**Work required:** Restate the listing below word for word; no pictures belong in the copy.

**Given data:**
-.-.-

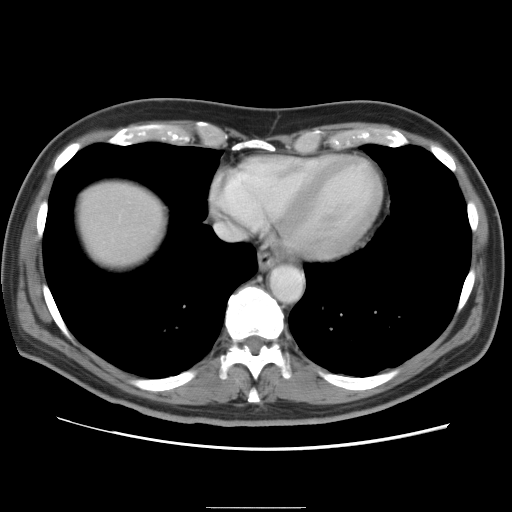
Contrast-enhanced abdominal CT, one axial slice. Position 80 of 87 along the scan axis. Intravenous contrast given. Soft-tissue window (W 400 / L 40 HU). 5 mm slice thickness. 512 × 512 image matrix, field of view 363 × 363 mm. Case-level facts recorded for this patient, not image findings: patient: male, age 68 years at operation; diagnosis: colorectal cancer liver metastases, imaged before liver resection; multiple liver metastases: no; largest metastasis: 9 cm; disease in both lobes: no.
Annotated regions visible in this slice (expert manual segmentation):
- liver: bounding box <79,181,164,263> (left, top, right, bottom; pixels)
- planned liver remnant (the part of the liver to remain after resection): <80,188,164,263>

-.-.-

**Written response:**
Contrast-enhanced abdominal CT, one axial slice. Position 80 of 87 along the scan axis. Intravenous contrast given. Soft-tissue window (W 400 / L 40 HU). 5 mm slice thickness. 512 × 512 image matrix, field of view 363 × 363 mm. Case-level facts recorded for this patient, not image findings: patient: male, age 68 years at operation; diagnosis: colorectal cancer liver metastases, imaged before liver resection; multiple liver metastases: no; largest metastasis: 9 cm; disease in both lobes: no.
Annotated regions visible in this slice (expert manual segmentation):
- liver: bounding box <79,181,164,263> (left, top, right, bottom; pixels)
- planned liver remnant (the part of the liver to remain after resection): <80,188,164,263>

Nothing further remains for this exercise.